16.08.2019 | Wie können Fachkräfte gehalten und gewonnen werden? Wie sollten Arbeitsbedingungen und -zeiten gestaltet werden, damit Beschäftigte eine gute Arbeit haben? Darüber diskutierten Unternehmer, Gewerkschafter, Wissenschaftler, Betriebsräte und Politiker beim „Branchendialog Holz“ am 16. August in Baruth.
Zunehmende Digitalisierung und Automatisierung stellen auch Unternehmen und Beschäftigte in der holzverarbeitenden Industrie vor große Herausforderungen. Brandenburg ist ein industrielles Zentrum der holzverarbeitenden Industrie in Ostdeutschland. Die Branche trägt mit mehr als 4.200 Beschäftigten erheblich zur Beschäftigungssicherung und Innovationskraft im Land bei.
Mit dem Holzkompetenzzentrum Baruth wurde seit 1993 ein industrieller Kern mit einer nahezu vollständigen Wertschöpfungskette entwickelt. Ansässige Unternehmen produzieren auf einem sehr hohen verfahrenstechnischen Niveau.
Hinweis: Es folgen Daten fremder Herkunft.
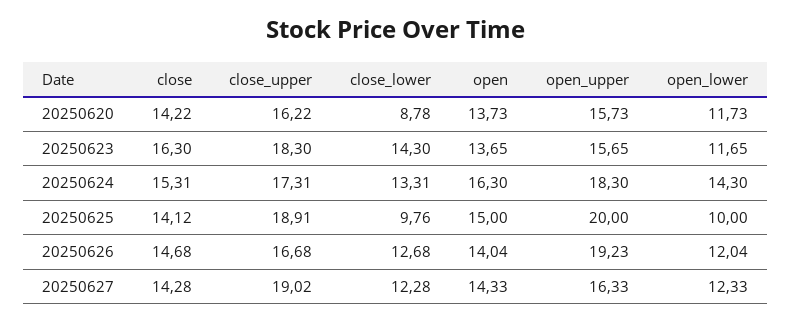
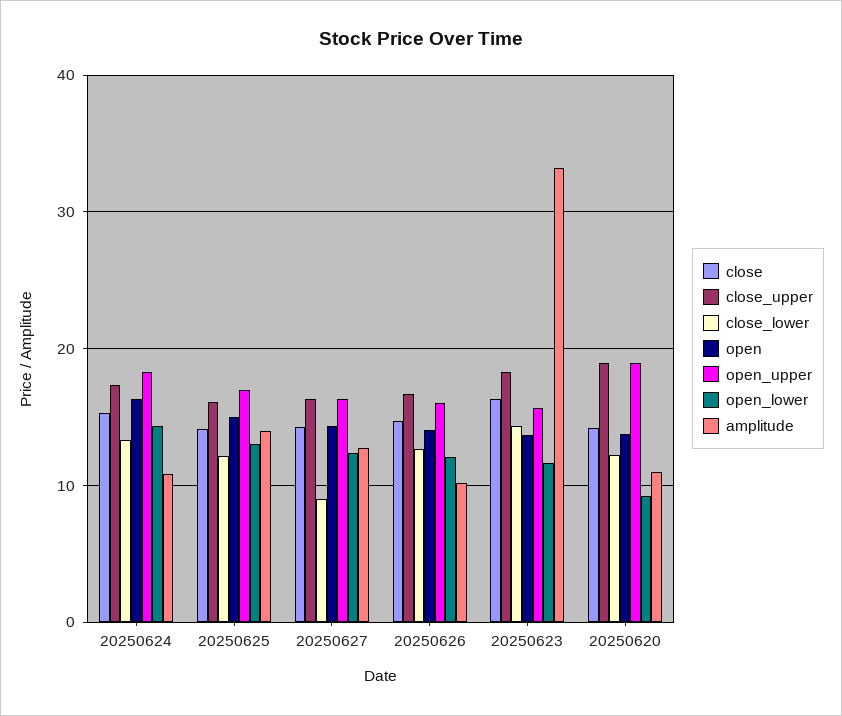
close_upper, 20250620: 16.22 -> 19
close_lower, 20250620: 8.78 -> 12
open_upper, 20250620: 15.73 -> 19
open_lower, 20250620: 11.73 -> 9
close_upper, 20250625: 18.91 -> 16
close_lower, 20250625: 9.76 -> 12
open_upper, 20250625: 20 -> 17
open_lower, 20250625: 10 -> 13
open_upper, 20250626: 19.23 -> 16
close_upper, 20250627: 19.02 -> 16
close_lower, 20250627: 12.28 -> 9
amplitude, 20250624: none -> 11
amplitude, 20250625: none -> 14
amplitude, 20250627: none -> 13
amplitude, 20250626: none -> 10
amplitude, 20250623: none -> 33
amplitude, 20250620: none -> 11

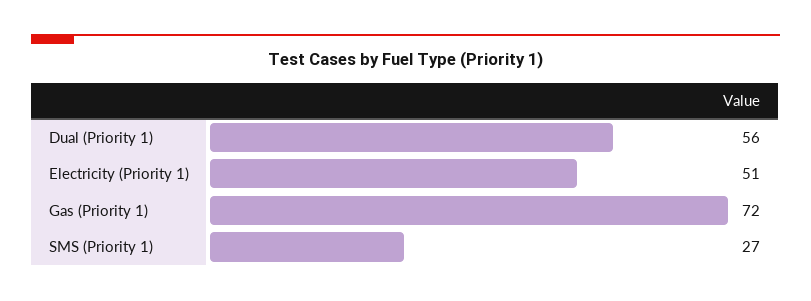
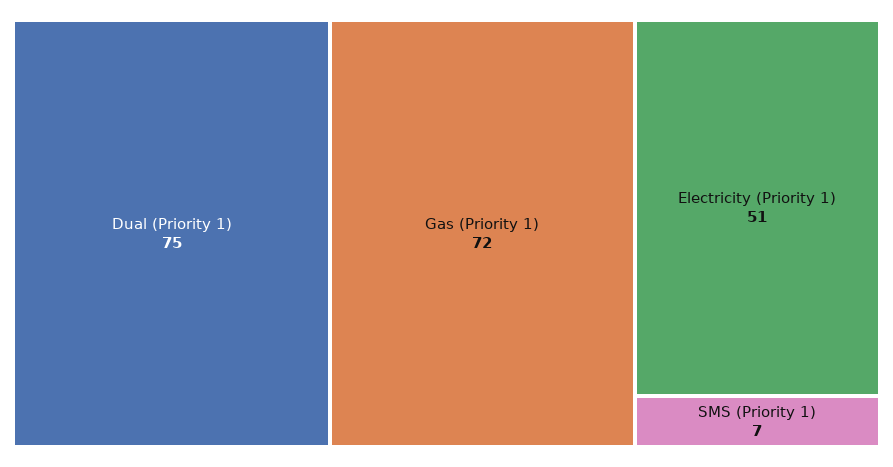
Dual (Priority 1): 56 -> 75
SMS (Priority 1): 27 -> 7

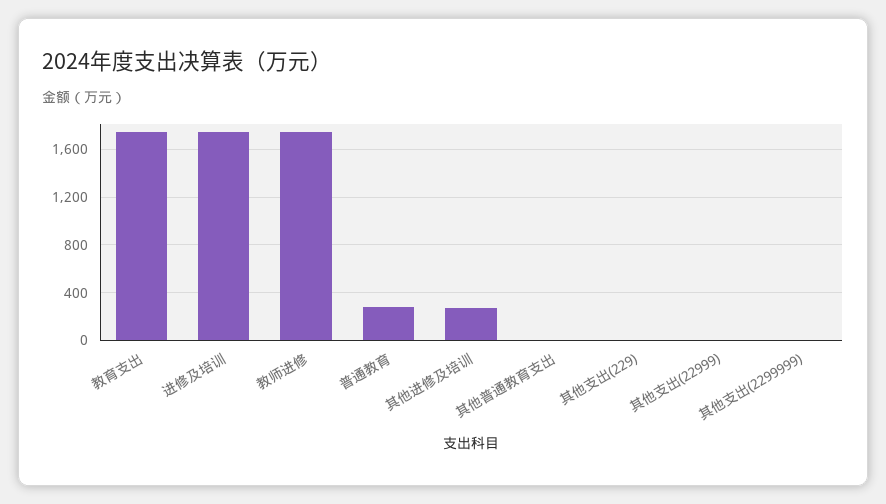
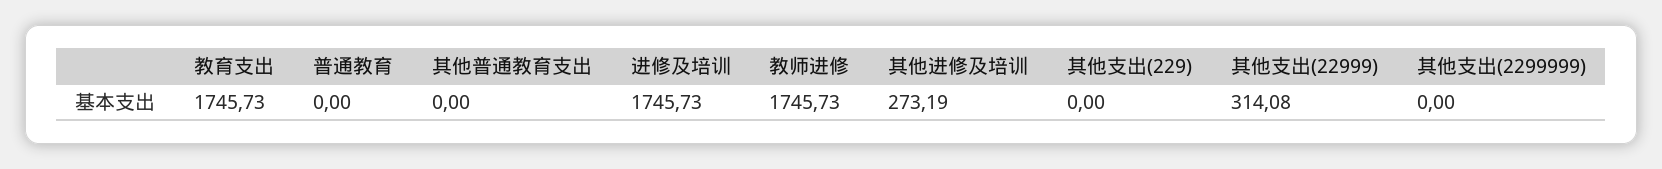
普通教育: 300 -> 0
其他支出(22999): 0 -> 314.08

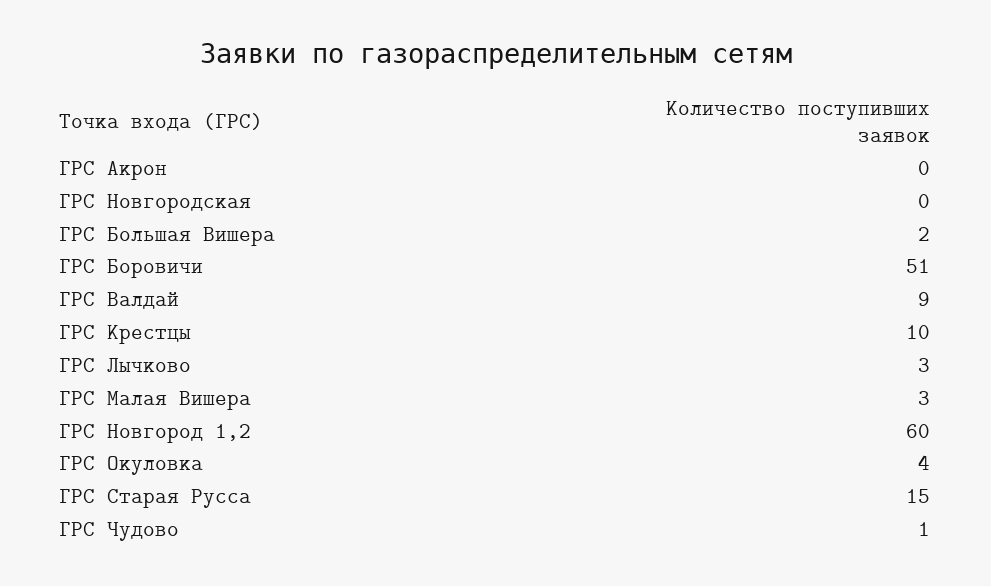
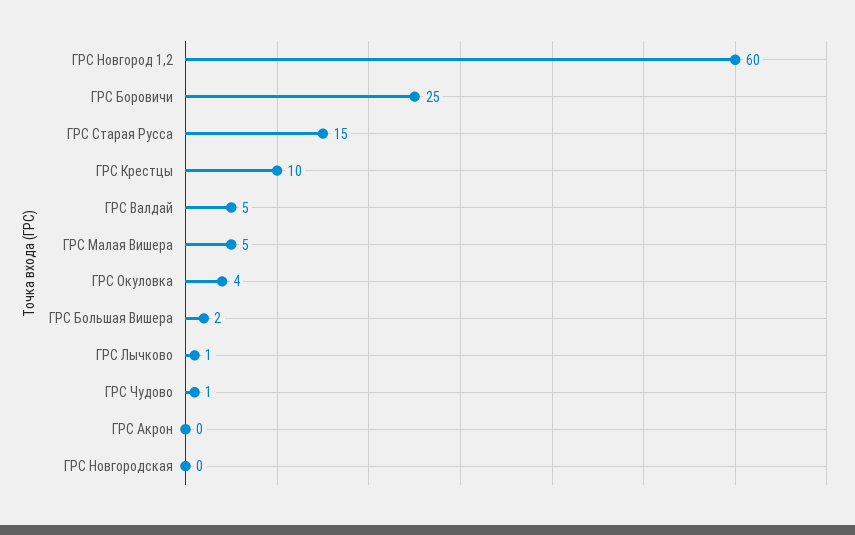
ГРС Боровичи: 51 -> 25
ГРС Валдай: 9 -> 5
ГРС Лычково: 3 -> 1
ГРС Малая Вишера: 3 -> 5

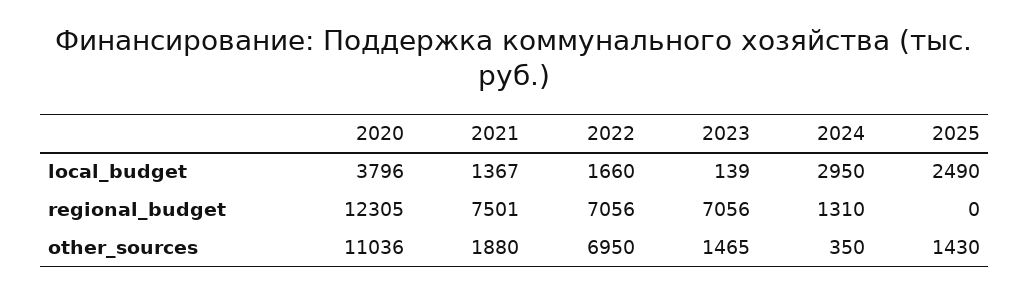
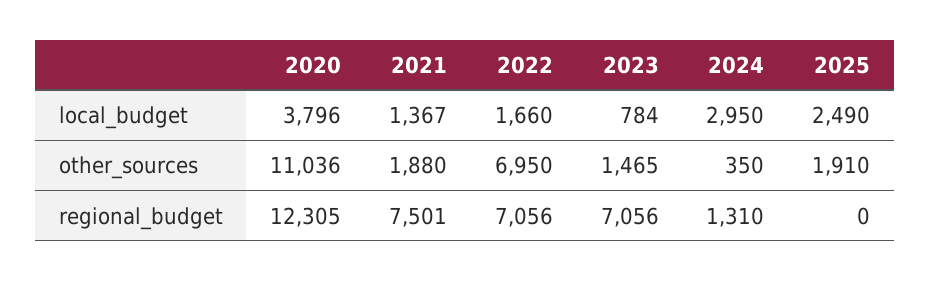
2023, local_budget: 139 -> 784
2025, other_sources: 1430 -> 1910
Das Holzkompetenzzentrum Baruth ist im ländlichen Raum angesiedelt und regionaler beschäftigungspolitischer Leuchtturm mit überregionaler Ausstrahlungskraft.
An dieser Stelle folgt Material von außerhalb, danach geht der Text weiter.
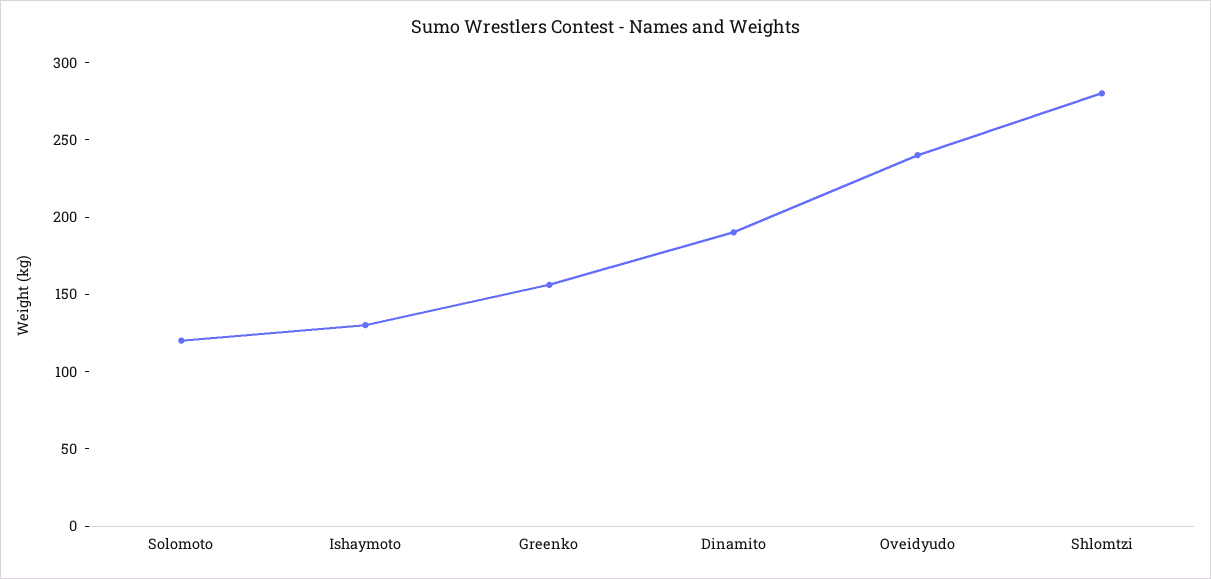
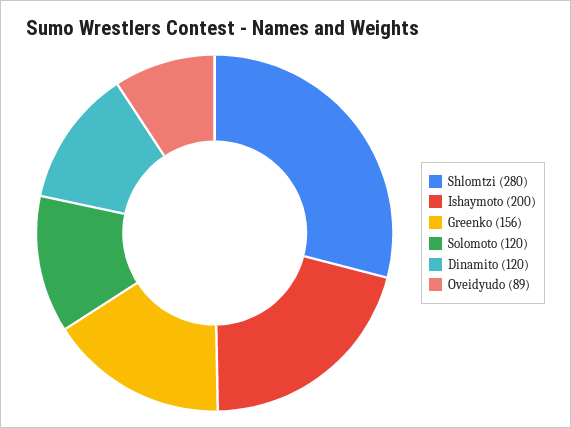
Ishaymoto: 130 -> 200
Dinamito: 190 -> 120
Oveidyudo: 240 -> 89

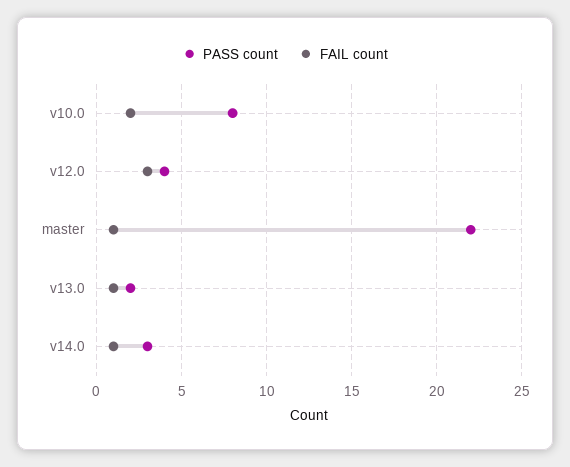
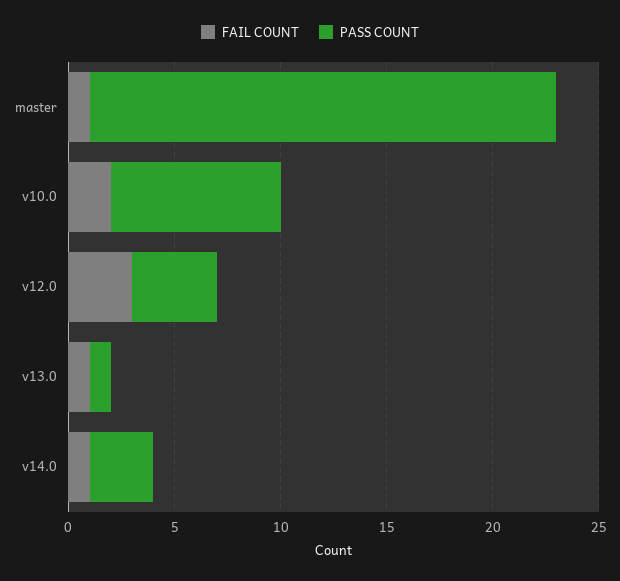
PASS count, v13.0: 2 -> 1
Rund 35 Betriebsrätinnen und Betriebsräte waren unter den 70 Teilnehmenden der Konferenz, die mehr als 2.200 Kolleginnen und Kollegen der Holz-Branche in Brandenburg vertreten.
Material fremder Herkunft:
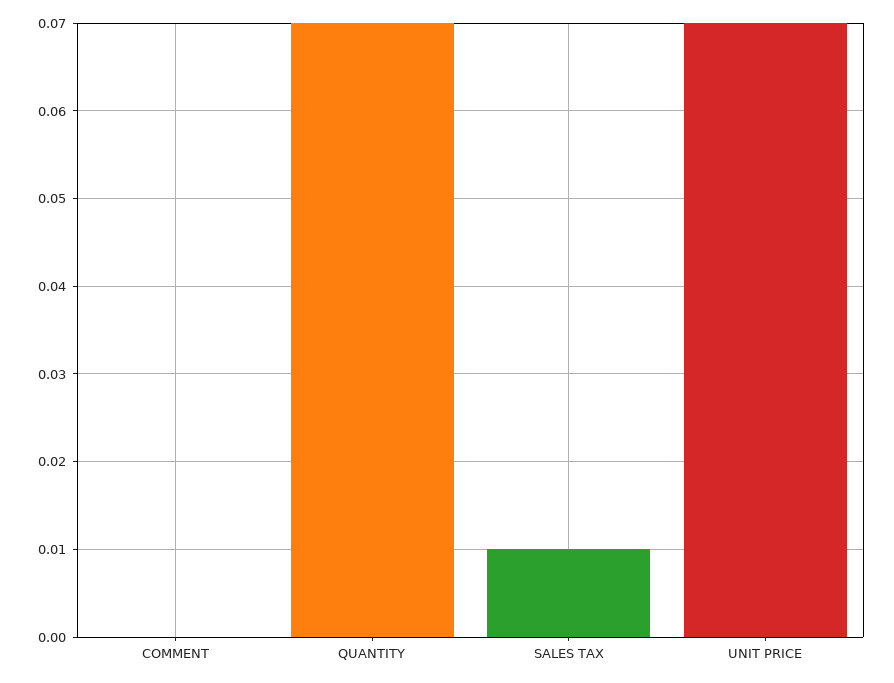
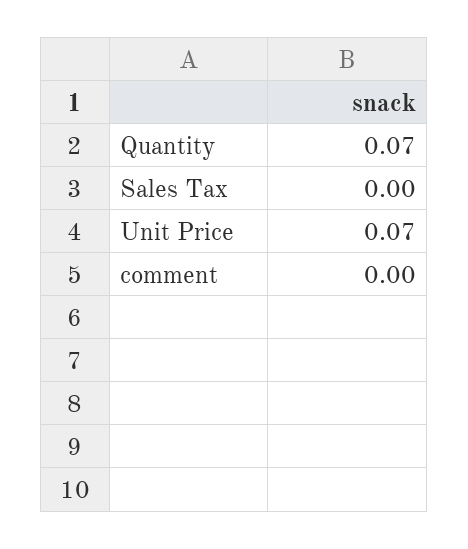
SALES TAX: 0.01 -> 0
Tobias Kunzmann, Erster Bevollmächtigter der IG Metall Ludwigsfelde, betonte, es sei unabdingbar, in einen intensiven und regelmäßigen Austausch zu kommen, um gemeinsam die aktuellen Probleme zu lösen. „Demographischer Wandel und Fachkräftemangel machen auch vor der Holzindustrie nicht halt. Zentrale Bausteine, um die vorhandenen Berufe attraktiver zu machen, sind dabei eine attraktive Vergütung, bessere Arbeitsbedingungen und die Vereinbarkeit von Familie und Beruf. Das ist nur mit einer Tarifbindung erreichbar.“
„Wenn wir den Sprung zur Digitalisierung nicht schaffen, werden wir abgehängt“, sagte Torsten Fritz, Abteilungsleiter Wirtschaftsförderung im Brandenburger Wirtschaftsministerium. Daher habe die Wirtschaftsförderung zahlreiche Instrumente geschaffen, um alle Unternehmen auf diesem Weg zu begleiten. Für die Unternehmen der Holz- und Holzwerkstoffindustrie gelten die gleichen Förderkonditionen wie für alle anderen Branchen, so Fritz. Er betonte die Bedeutung von Fachkräften für die Holz-Branche. Allerdings sei die duale Ausbildung in Brandenburg „leider“ rückläufig. Die Fachkräftesicherung bleibe weiterhin die Aufgabe der Unternehmen, so Fritz.
Einen Überblick zur Industrie 4.0 und ihrer Bedeutung für die Branche gab Volker Thole, Professor für Produktion und Verwertung von Holzwerkstoffen an der Hochschule für nachhaltige Entwicklung in Eberswalde. Er betonte vor allem die Bedeutung von Qualifizierung für die Beschäftigten.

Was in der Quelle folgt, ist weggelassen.